Pourtant il ne l’aurait peut-être jamais emporté, s’il n’eût fait disparaître toute idée de trahison en exaltant le caractère romanesque de Tréa, en lui colorant l’infidélité par des sentimens généreux.

D’un caractère assez mélancolique, il tira parti de sa tristesse naturelle en laissant entrevoir qu’un chagrin profond le consumait. Son désespoir sombre, et qui pourtant ne proférait jamais de plaintes, inspira à la jeune fille ce tendre intérêt qui ne diffère de l’amour que par une nuance imperceptible, et dont l’effet est d’autant plus sûr, que l’on se tient moins en garde contre lui. Le mystère le revêtit encore de ses fantastiques attraits.

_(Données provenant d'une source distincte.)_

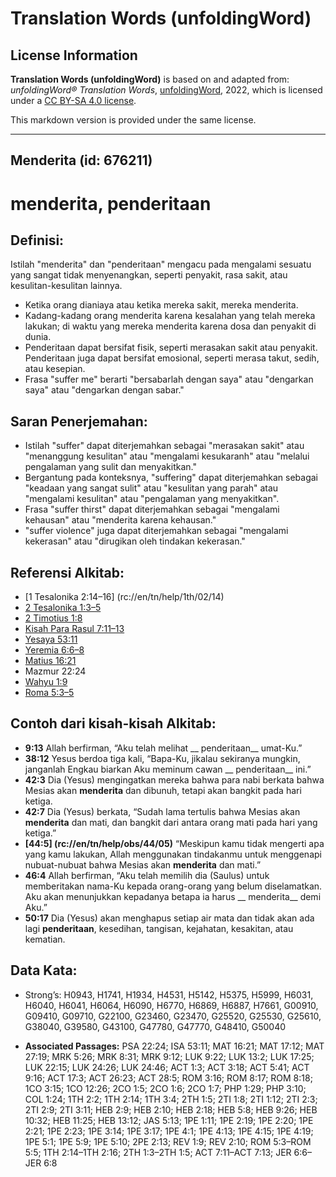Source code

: # Translation Words (unfoldingWord)

## License Information

**Translation Words (unfoldingWord)** is based on and adapted from: _unfoldingWord® Translation Words_, [unfoldingWord](https://unfoldingword.org/utw), 2022, which is licensed under a [CC BY-SA 4.0 license](https://creativecommons.org/licenses/by-sa/4.0/legalcode.en).

This markdown version is provided under the same license.



--------------------------------

## Menderita (id: 676211)

menderita, penderitaan
======================

Definisi:
---------

Istilah "menderita" dan "penderitaan" mengacu pada mengalami sesuatu yang sangat tidak menyenangkan, seperti penyakit, rasa sakit, atau kesulitan\-kesulitan lainnya.

* Ketika orang dianiaya atau ketika mereka sakit, mereka menderita.
* Kadang\-kadang orang menderita karena kesalahan yang telah mereka lakukan; di waktu yang mereka menderita karena dosa dan penyakit di dunia.
* Penderitaan dapat bersifat fisik, seperti merasakan sakit atau penyakit. Penderitaan juga dapat bersifat emosional, seperti merasa takut, sedih, atau kesepian.
* Frasa "suffer me" berarti "bersabarlah dengan saya" atau "dengarkan saya" atau "dengarkan dengan sabar."

Saran Penerjemahan:
-------------------

* Istilah "suffer" dapat diterjemahkan sebagai "merasakan sakit" atau "menanggung kesulitan" atau "mengalami kesukaranh" atau "melalui pengalaman yang sulit dan menyakitkan."
* Bergantung pada konteksnya, "suffering" dapat diterjemahkan sebagai "keadaan yang sangat sulit" atau "kesulitan yang parah" atau "mengalami kesulitan" atau "pengalaman yang menyakitkan".
* Frasa "suffer thirst" dapat diterjemahkan sebagai "mengalami kehausan" atau "menderita karena kehausan."
* "suffer violence" juga dapat diterjemahkan sebagai "mengalami kekerasan" atau "dirugikan oleh tindakan kekerasan."

Referensi Alkitab:
------------------

* \[1 Tesalonika 2:14–16] (rc://en/tn/help/1th/02/14\)
* [2 Tesalonika 1:3–5](https://ref.ly/2Thess0:0)
* [2 Timotius 1:8](https://ref.ly/2Tim0:0)
* [Kisah Para Rasul 7:11–13](https://ref.ly/Acts0:0)
* [Yesaya 53:11](https://ref.ly/Isa53:11)
* [Yeremia 6:6–8](https://ref.ly/Jer6:6-Jer6:8)
* [Matius 16:21](https://ref.ly/Matt16:21)
* Mazmur 22:24
* [Wahyu 1:9](https://ref.ly/Rev1:9)
* [Roma 5:3–5](https://ref.ly/Rom5:3-Rom5:5)

Contoh dari kisah\-kisah Alkitab:
---------------------------------

* **9:13** Allah berfirman, “Aku telah melihat \_\_ penderitaan\_\_ umat\-Ku.”
* **38:12** Yesus berdoa tiga kali, “Bapa\-Ku, jikalau sekiranya mungkin, janganlah Engkau biarkan Aku meminum cawan \_\_ penderitaan\_\_ ini.”
* **42:3** Dia (Yesus) mengingatkan mereka bahwa para nabi berkata bahwa Mesias akan **menderita** dan dibunuh, tetapi akan bangkit pada hari ketiga.
* **42:7** Dia (Yesus) berkata, “Sudah lama tertulis bahwa Mesias akan **menderita** dan mati, dan bangkit dari antara orang mati pada hari yang ketiga.”
* **\[44:5] (rc://en/tn/help/obs/44/05\)** “Meskipun kamu tidak mengerti apa yang kamu lakukan, Allah menggunakan tindakanmu untuk menggenapi nubuat\-nubuat bahwa Mesias akan **menderita** dan mati.”
* **46:4** Allah berfirman, “Aku telah memilih dia (Saulus) untuk memberitakan nama\-Ku kepada orang\-orang yang belum diselamatkan. Aku akan menunjukkan kepadanya betapa ia harus \_\_ menderita\_\_ demi Aku.”
* **50:17** Dia (Yesus) akan menghapus setiap air mata dan tidak akan ada lagi **penderitaan**, kesedihan, tangisan, kejahatan, kesakitan, atau kematian.

Data Kata:
----------

* Strong’s: H0943, H1741, H1934, H4531, H5142, H5375, H5999, H6031, H6040, H6041, H6064, H6090, H6770, H6869, H6887, H7661, G00910, G09410, G09710, G22100, G23460, G23470, G25520, G25530, G25610, G38040, G39580, G43100, G47780, G47770, G48410, G50040

* **Associated Passages:** PSA 22:24; ISA 53:11; MAT 16:21; MAT 17:12; MAT 27:19; MRK 5:26; MRK 8:31; MRK 9:12; LUK 9:22; LUK 13:2; LUK 17:25; LUK 22:15; LUK 24:26; LUK 24:46; ACT 1:3; ACT 3:18; ACT 5:41; ACT 9:16; ACT 17:3; ACT 26:23; ACT 28:5; ROM 3:16; ROM 8:17; ROM 8:18; 1CO 3:15; 1CO 12:26; 2CO 1:5; 2CO 1:6; 2CO 1:7; PHP 1:29; PHP 3:10; COL 1:24; 1TH 2:2; 1TH 2:14; 1TH 3:4; 2TH 1:5; 2TI 1:8; 2TI 1:12; 2TI 2:3; 2TI 2:9; 2TI 3:11; HEB 2:9; HEB 2:10; HEB 2:18; HEB 5:8; HEB 9:26; HEB 10:32; HEB 11:25; HEB 13:12; JAS 5:13; 1PE 1:11; 1PE 2:19; 1PE 2:20; 1PE 2:21; 1PE 2:23; 1PE 3:14; 1PE 3:17; 1PE 4:1; 1PE 4:13; 1PE 4:15; 1PE 4:19; 1PE 5:1; 1PE 5:9; 1PE 5:10; 2PE 2:13; REV 1:9; REV 2:10; ROM 5:3–ROM 5:5; 1TH 2:14–1TH 2:16; 2TH 1:3–2TH 1:5; ACT 7:11–ACT 7:13; JER 6:6–JER 6:8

Les progrès de ce sentiment étaient rapides chez Tréa ; mais il fallait encore les hâter davantage, car Paul allait revenir, et avec lui bien des scrupules oubliés. La jeune fille était encore trop naïve pour savoir lui dire en face : — J’en aime un autre que vous, vous à qui j’ai promis d’être votre femme.

L’occasion d’une lutte décisive se présenta le lendemain. Le colonel était seul avec Tréa. La jeune fille se livra délicieusement à l’un de ces entretiens auxquels le laisser-aller, la confiance, et une tendresse que l’on ne s’avoue pas encore, ou que l’on se dissimule, impriment une teinte vague de rêverie, un bonheur d’autant plus puissant, qu’il est plus secret.

Elle vint à parler des plaisirs de la vie, et cita une personne de connaissance comme un homme parfaitement heureux.

— Heureux ! dit l’Anglais.

Heureux ! Il y en a bien que l’on dit heureux !

Et si l’on savait ce qu’ils souffrent, peut-être ne voudrait-on pas changer de sort avec eux, au prix de la mollesse du luxe, de l’éclat du rang de la gloire du renom.